__DIRECTIONS__:
1. Summarize the article on the ancient ocean anoxic event in two sentences.
2. Carry on the article about the ancient ocean anoxic event from the point where it stops.

Prehistoric rock in Japan reveals clues to ancient ocean anoxic event

Rocks from Mount Ashibetsu in Japan have revealed important information about an ancient global environmental crisis, which choked the oxygen from Earth’s oceans.

The Ocean Anoxic Event 1a (OAE 1a) was one of the largest disruptions of the global carbon cycle and climate system in the past 200 million years.

New research published in Science Advances has determined that it was triggered 119.5 million years ago and lasted for 1.1 million years, during the Early Cretaceous Period.

The new information helps scientists better understand how the Earth’s climate and ocean system operates and responds to stress, especially as it relates to current warming.

“Ocean anoxic events occur in part as a consequence of climatic warming in a greenhouse world,” says Brad Sageman, senior author of the study from Northwestern University in the US.

“If we want to make accurate predictions about what we will see in the decades ahead with human-caused warming, this information is invaluable. The best way to understand the future is to look at data from the past.”

Researchers have long thought that the most likely cause of OAE 1a was undersea volcanic eruptions, which resulted in a rapid injection of massive amounts of carbon dioxide (CO₂₎ into the ocean and atmosphere.

__MATERIAL SUPPLIED__:

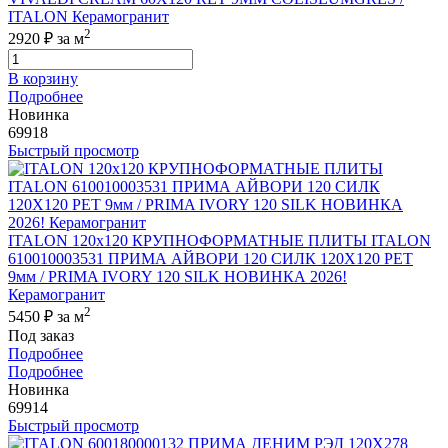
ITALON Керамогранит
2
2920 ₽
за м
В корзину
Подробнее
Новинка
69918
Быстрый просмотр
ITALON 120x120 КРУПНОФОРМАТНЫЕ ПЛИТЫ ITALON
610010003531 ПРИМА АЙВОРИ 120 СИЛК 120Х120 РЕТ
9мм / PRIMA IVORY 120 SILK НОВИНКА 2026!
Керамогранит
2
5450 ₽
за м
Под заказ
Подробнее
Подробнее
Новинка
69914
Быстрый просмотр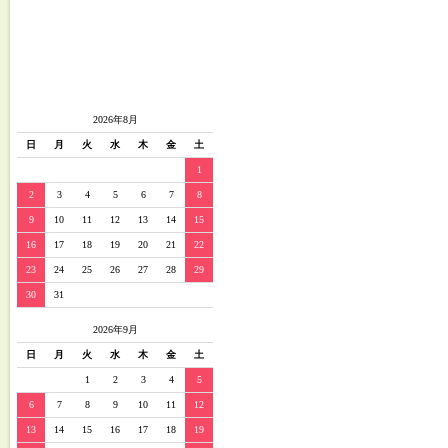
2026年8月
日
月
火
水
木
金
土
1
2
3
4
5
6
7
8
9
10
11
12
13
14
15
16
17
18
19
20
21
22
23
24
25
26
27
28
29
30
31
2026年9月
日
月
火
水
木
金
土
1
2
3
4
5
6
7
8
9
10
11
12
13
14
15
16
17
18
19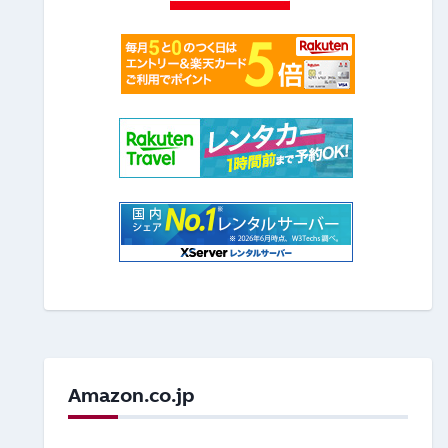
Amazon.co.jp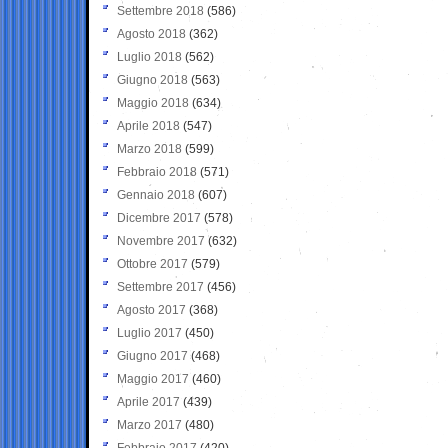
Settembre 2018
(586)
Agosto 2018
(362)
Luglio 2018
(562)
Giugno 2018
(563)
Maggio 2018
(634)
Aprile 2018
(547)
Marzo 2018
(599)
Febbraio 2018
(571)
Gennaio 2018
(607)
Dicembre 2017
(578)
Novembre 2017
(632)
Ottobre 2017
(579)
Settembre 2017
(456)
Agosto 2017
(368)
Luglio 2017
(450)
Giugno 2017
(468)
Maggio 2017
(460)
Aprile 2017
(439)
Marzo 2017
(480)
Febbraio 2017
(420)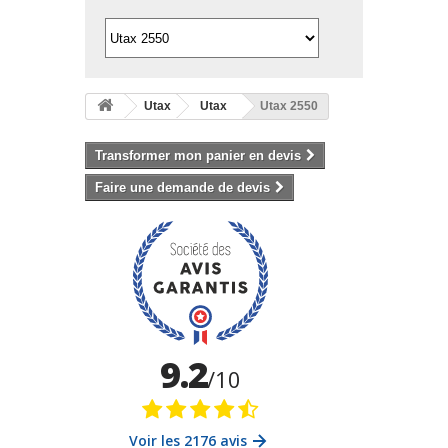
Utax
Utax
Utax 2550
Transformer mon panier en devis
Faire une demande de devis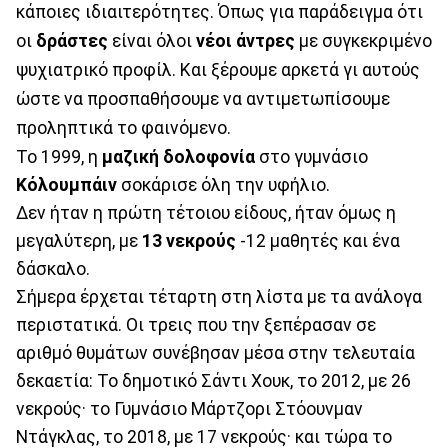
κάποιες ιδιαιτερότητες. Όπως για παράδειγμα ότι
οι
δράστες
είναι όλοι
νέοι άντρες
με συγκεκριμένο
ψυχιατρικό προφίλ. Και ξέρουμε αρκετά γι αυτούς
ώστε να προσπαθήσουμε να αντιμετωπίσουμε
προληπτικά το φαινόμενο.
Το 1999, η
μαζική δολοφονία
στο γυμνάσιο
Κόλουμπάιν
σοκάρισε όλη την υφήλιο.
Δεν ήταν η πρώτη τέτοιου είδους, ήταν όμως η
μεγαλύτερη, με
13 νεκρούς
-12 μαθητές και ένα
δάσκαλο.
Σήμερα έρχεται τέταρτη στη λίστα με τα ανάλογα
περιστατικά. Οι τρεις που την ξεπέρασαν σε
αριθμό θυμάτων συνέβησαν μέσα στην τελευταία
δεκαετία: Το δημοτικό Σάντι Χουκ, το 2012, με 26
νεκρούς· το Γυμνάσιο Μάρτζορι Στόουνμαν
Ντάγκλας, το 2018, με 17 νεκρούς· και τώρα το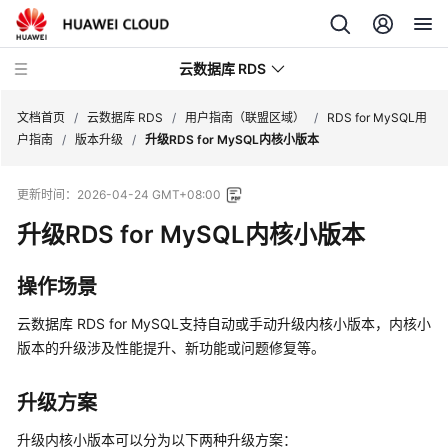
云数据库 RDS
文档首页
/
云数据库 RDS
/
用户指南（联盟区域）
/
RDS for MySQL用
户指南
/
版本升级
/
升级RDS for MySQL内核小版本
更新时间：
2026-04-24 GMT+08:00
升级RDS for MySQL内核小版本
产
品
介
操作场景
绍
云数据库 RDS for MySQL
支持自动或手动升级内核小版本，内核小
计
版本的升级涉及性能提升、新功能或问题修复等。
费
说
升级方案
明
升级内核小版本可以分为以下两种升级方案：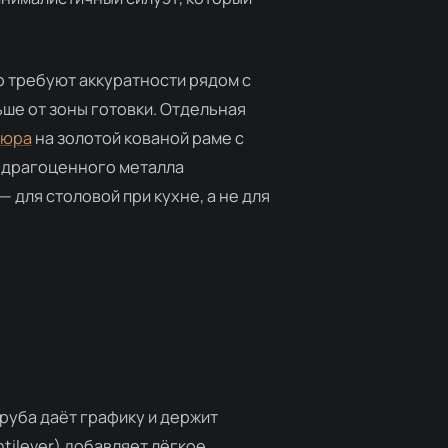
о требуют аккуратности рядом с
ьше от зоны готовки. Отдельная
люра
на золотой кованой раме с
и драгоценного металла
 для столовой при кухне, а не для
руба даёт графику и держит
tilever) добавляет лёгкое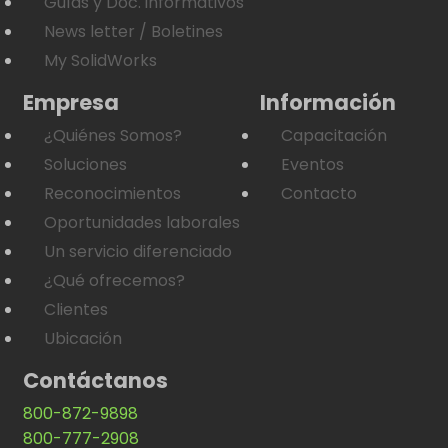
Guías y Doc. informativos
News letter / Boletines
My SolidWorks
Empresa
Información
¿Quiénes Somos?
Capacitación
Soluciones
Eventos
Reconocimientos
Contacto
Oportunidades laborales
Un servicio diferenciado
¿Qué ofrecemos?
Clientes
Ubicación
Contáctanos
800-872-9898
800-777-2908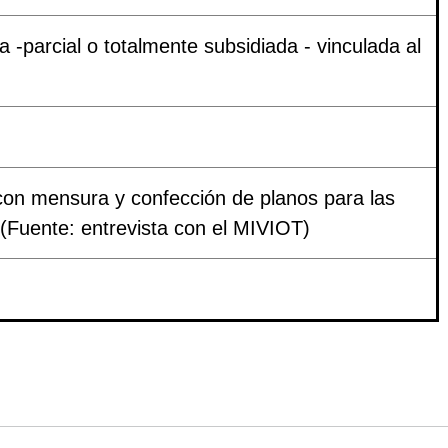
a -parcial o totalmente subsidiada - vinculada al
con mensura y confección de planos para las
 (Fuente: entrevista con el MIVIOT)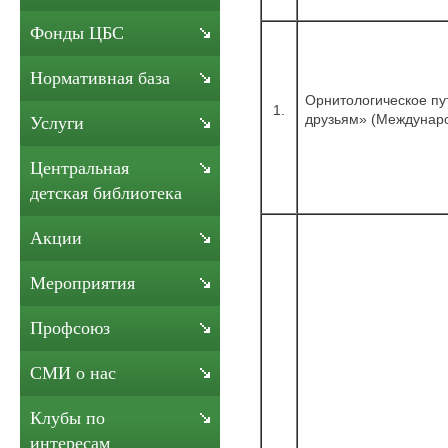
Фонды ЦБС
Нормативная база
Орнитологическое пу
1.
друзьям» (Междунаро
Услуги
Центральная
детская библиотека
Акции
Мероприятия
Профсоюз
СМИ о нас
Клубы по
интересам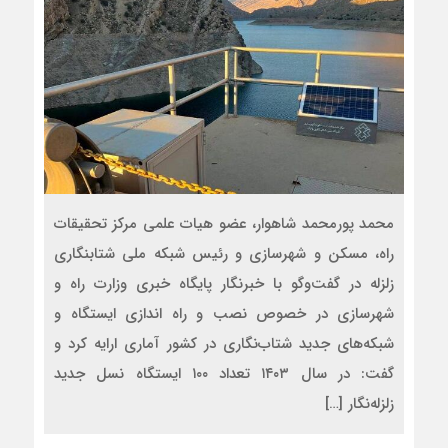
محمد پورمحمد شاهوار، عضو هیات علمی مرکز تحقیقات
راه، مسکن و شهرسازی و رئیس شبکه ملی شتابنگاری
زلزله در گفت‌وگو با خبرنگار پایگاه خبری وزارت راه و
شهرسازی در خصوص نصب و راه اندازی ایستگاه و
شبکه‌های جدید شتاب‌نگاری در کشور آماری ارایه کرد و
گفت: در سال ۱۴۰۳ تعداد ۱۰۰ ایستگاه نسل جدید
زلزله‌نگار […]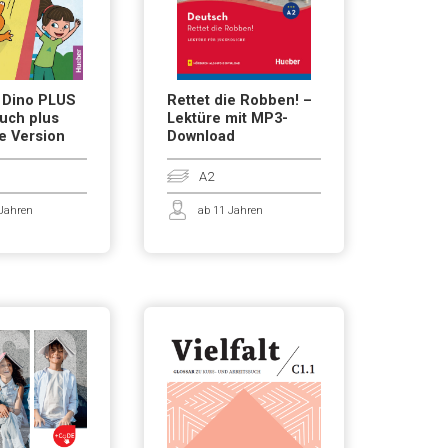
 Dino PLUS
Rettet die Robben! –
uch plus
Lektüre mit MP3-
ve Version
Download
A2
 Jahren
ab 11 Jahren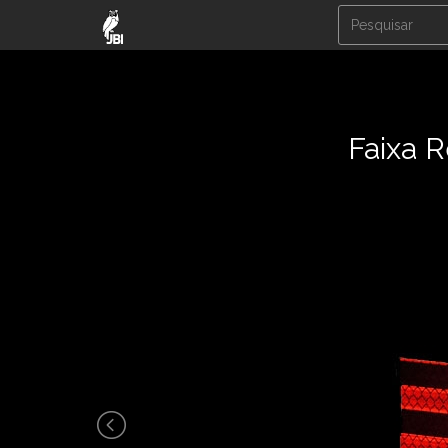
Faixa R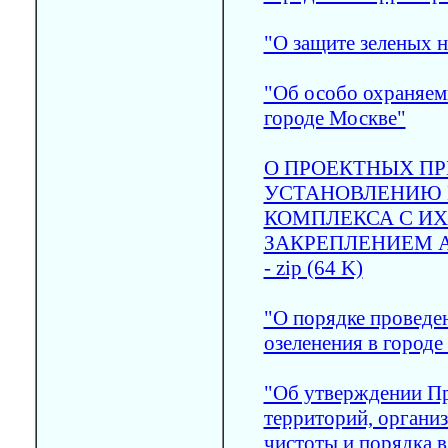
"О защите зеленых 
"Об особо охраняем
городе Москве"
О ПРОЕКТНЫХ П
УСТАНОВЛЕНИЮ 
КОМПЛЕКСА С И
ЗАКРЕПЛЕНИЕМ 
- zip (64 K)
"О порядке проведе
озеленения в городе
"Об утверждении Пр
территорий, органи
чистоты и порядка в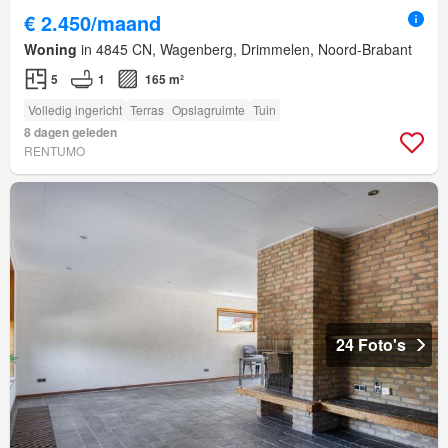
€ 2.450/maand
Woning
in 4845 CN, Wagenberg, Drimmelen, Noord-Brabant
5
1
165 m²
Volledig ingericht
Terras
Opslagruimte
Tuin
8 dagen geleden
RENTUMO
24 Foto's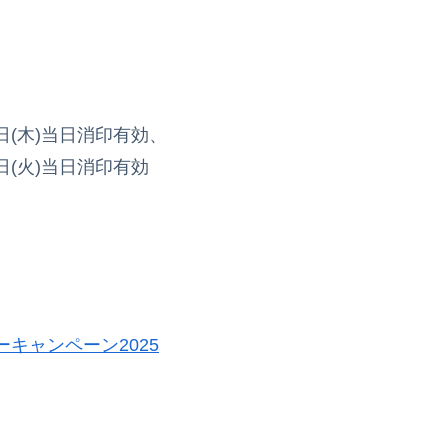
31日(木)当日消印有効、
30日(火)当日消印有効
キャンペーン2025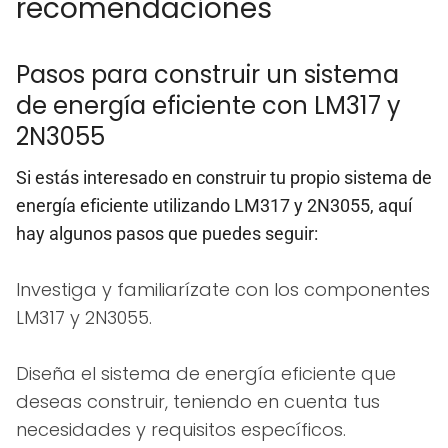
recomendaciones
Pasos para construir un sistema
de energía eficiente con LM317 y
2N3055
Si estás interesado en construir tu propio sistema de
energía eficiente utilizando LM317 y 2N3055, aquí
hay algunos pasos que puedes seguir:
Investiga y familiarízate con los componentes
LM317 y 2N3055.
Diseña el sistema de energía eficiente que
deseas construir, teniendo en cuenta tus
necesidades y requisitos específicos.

__RESULTS FOR THE EXERCISE__:
1. Rocks from Mount Ashibetsu in Japan show that Ocean Anoxic Event 1a, one of the largest disruptions of the global carbon cycle and climate system in the past 200 million years, was triggered 119.5 million years ago and lasted 1.1 million years during the Early Cretaceous Period. The findings help scientists understand how Earth's climate and ocean system responds to stress such as current warming, and the event has long been thought to have been caused by undersea volcanic eruptions that rapidly injected massive amounts of carbon dioxide into the ocean and atmosphere.

2.
This study analysed ancient strata on Japan’s northern island, Hokkaido. The rocks, or tuffs, formed from volcanic ash that settled and solidified over time. Volcanic activity then lifted these layers above sea level during the formation of Japan’s islands.

“Magma comes out of a volcano in liquid form and then begins to cool,” Sageman says.

“During this process, crystals start to form. By the time the tuff solidifies, the crystals become a tiny closed system. They lock in atoms, and some of those atoms, like uranium, start to decay, meaning they convert from one isotope to another.”

“These isotope systems provide tools for correlating the OAE1a interval between sites in Hokkaido, southern France and other sites all around the globe,” he explains.

“They give us markers for instants in geologic time.” 

Sageman and collaborators found an abrupt shift in carbon isotope ratios, caused by the spike in volcanic CO₂ and later by the burial of excess organic matter from dead plants and animals. At the same time, there was a change in osmium isotope ratios, reflecting a massive influx of volcanic material into ocean waters.

The timing of these events corresponds to eruption of the Ontong Java Nui complex, a large igneous province in the southwestern Pacific Ocean.

Now that researchers know it took the oceans 1.1 million years to recover from the sharp increase in CO₂ from this eruption, they have more insight into how long the effects of CO₂-driven warming events might last and what the associated effects, such as ocean anoxia, may be.

“We’re already seeing zones with low oxygen levels in the Gulf of Mexico,” Sageman says.

“The main difference is that past events unfolded over tens of thousands to millions of years. We’re driving roughly similar levels of warming (or more) but doing so in less than 200 years.”